Shunt nephritis is a rare disease of the kidney that can occur in patients being treated for hydrocephalus with a cerebral shunt. It usually results from an infected shunt that produces a long-standing blood infection, particularly by the bacterium Staphylococcus epidermidis. Kidney disease results from an immune response that deposits immune complexes in the kidney. The most common signs and symptoms of the condition are blood and protein in the urine, anemia, and high blood pressure. Diagnosis is based on these findings in the context of characteristic laboratory values. Treatment includes antibiotics and the prompt removal of the infected shunt. Over half of individuals with shunt nephritis recover completely; most of the remainder have some degree of persistent kidney disease.

==Presentation==
The clinical presentation of shunt nephritis is variable, but the most common manifestations of shunt nephritis include blood in the urine, protein in the urine, anemia, and high blood pressure. Recurrent fever, enlarged liver and spleen, and a skin rash may also be present. Rarely, the major complaint may be arthritis.

==Pathophysiology==
Shunt nephritis occurs when a shunt becomes infected with bacteria, most commonly Staphylococcus epidermidis. Bacteria from this infected shunt seed the bloodstream, leading to blood infection (bacteremia). In response to long-standing infection (months to years), the body mounts an immune response that results in deposition of immune complexes in the kidney, leading to nephritis.

==Diagnosis==
Urinalysis typically demonstrates hematuria and proteinuria. Levels of the complement protein C3 are low, while levels of C-reactive protein and cryoglobulins may be modestly elevated.

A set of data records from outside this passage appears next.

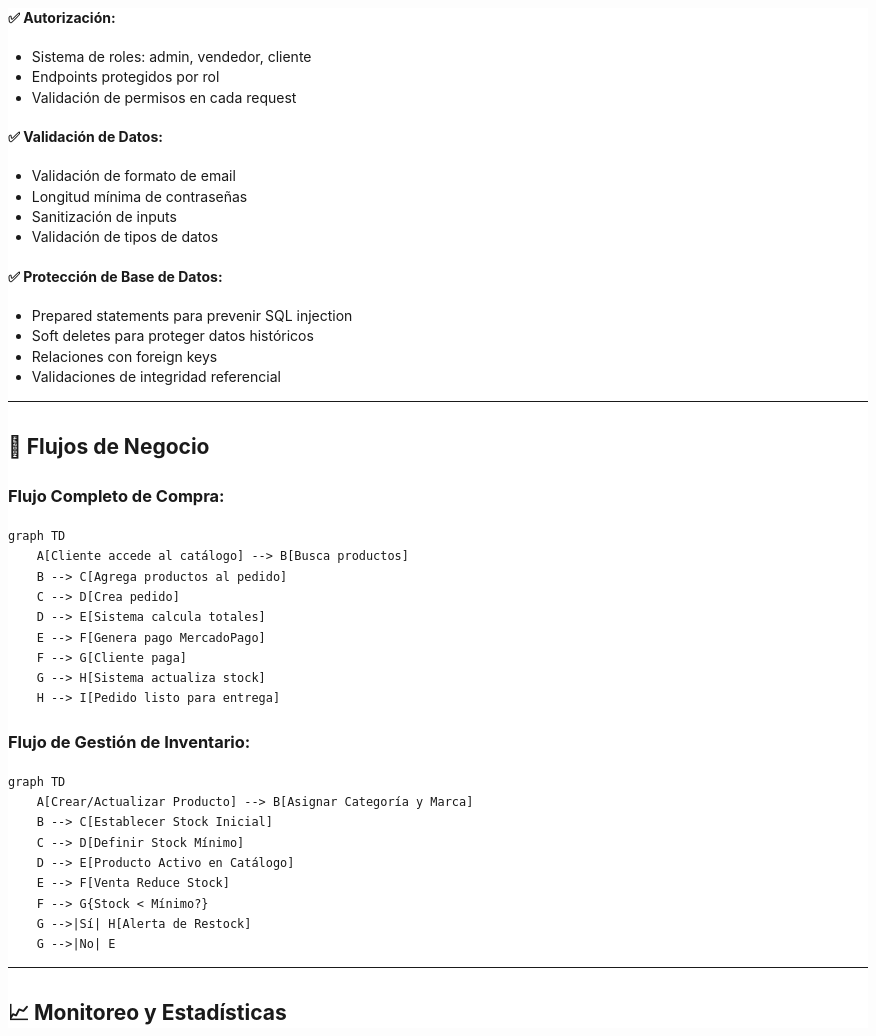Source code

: #### ✅ **Autorización:**
- Sistema de roles: admin, vendedor, cliente
- Endpoints protegidos por rol
- Validación de permisos en cada request

#### ✅ **Validación de Datos:**
- Validación de formato de email
- Longitud mínima de contraseñas
- Sanitización de inputs
- Validación de tipos de datos

#### ✅ **Protección de Base de Datos:**
- Prepared statements para prevenir SQL injection
- Soft deletes para proteger datos históricos
- Relaciones con foreign keys
- Validaciones de integridad referencial

---

## 🔄 Flujos de Negocio

### **Flujo Completo de Compra:**

```mermaid
graph TD
    A[Cliente accede al catálogo] --> B[Busca productos]
    B --> C[Agrega productos al pedido]
    C --> D[Crea pedido]
    D --> E[Sistema calcula totales]
    E --> F[Genera pago MercadoPago]
    F --> G[Cliente paga]
    G --> H[Sistema actualiza stock]
    H --> I[Pedido listo para entrega]
```

### **Flujo de Gestión de Inventario:**

```mermaid
graph TD
    A[Crear/Actualizar Producto] --> B[Asignar Categoría y Marca]
    B --> C[Establecer Stock Inicial]
    C --> D[Definir Stock Mínimo]
    D --> E[Producto Activo en Catálogo]
    E --> F[Venta Reduce Stock]
    F --> G{Stock < Mínimo?}
    G -->|Sí| H[Alerta de Restock]
    G -->|No| E
```

---

## 📈 Monitoreo y Estadísticas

Blood cultures and cerebrospinal fluid cultures demonstrate Staphylococcus epidermidis, a coagulase-negative species of Staphylococcus. Biopsy of the kidney frequently demonstrates membranoproliferative glomerulonephritis, with deposits of C3, IgM, and IgG.

==Treatment==
Management is focused on removing the infectious source. The shunt is removed immediately and antibiotics are begun. The infected shunt, typically a ventriculoatrial shunt, may be replaced with a ventriculoperitoneal shunt.

==Prognosis==
In one review, over half of individuals with shunt nephritis made a complete recovery. An additional 40% of individuals had persistent urine abnormalities or end-stage renal disease. Death occurred in 9%.
==Epidemiology==
Shunt nephritis is a rare condition affecting males and females of all ages. It occurs in approximately 0.7-2.3% of patients with shunt infections. Approximately 12% of ventriculoatrial shunts become infected, with Staphylococcus epidermidis being the infectious agent in 75% of cases.

==History==
Shunt nephritis was first described by Black in 1965. Early cases and most cases since then are associated with infections of shunts that connect the ventricular system of the brain to the atria of the heart (ventriculoatrial shunts). Less commonly, shunt nephritis has been reported to arise from infections of shunts connecting the ventricular system to the abdominal cavity (ventriculoperitoneal shunts).